German Chancellor Olaf Scholz, who will join the commemoration with a video message in the afternoon, called for war crimes committed there to be punished. “The atrocities in Bucha a year ago showed the world what Putin’s war means. The images burned into me too,” Scholz wrote on Twitter. “These crimes must not go unpunished. We are united behind Ukraine. Russia will not win!”

On the anniversary of the Bucha massacre, the UN High Commissioner for Human Rights, Volker Türk, again strongly condemned the war in Ukraine. Russia’s invasion “threw us back to an archaic era,” he said on Friday at the UN Human Rights Council in Geneva. “An era when the territory of a neighboring country could be invaded and claimed as its own at will. When communities’ identities and histories could be denied and reality rewritten.”

Türk recalled the investigation commission’s report that documented crimes in Russia’s war of aggression against Ukraine. This includes premeditated killings, attacks on civilians, illegal detention, rape and child abduction, the commission said in mid-March. Some are war crimes and possibly also crimes against humanity.

“At a time when humanity is facing overwhelming existential challenges, this destructive war is distracting us from the work of creating solutions – the work of ensuring our survival,” Turk said. “This war is beyond reason. This madness must end and peace must be established in accordance with the United Nations and international law.”

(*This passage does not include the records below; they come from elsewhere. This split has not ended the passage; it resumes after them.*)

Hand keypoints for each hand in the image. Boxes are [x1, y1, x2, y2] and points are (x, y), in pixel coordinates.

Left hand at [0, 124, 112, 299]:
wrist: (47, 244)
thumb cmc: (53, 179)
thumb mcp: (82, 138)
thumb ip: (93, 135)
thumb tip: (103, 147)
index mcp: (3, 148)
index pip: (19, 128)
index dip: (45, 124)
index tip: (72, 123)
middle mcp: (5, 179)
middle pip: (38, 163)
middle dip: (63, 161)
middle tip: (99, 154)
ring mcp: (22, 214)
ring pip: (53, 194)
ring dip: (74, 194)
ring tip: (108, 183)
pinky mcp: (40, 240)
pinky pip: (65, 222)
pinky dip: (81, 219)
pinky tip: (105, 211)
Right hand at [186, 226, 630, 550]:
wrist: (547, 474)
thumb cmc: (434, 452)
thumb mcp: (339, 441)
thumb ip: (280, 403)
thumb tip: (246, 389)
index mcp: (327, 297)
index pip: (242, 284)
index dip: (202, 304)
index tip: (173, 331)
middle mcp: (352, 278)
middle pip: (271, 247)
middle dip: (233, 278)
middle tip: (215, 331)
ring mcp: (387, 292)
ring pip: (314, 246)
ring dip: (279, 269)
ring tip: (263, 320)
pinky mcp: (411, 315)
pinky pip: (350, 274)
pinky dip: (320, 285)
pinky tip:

On March 31, 2022, the Russian army withdrew from the city north of the Ukrainian capital Kiev. Two days later, the Bucha massacre became known. The Ukrainian prosecutor’s office recorded more than 9,000 war crimes in and around Bucha. More than 1,400 people died. More than 175 bodies were found in mass graves or “torture chambers”. Moscow has vehemently denied the allegations to date and talks of a staging by the Ukrainian secret service.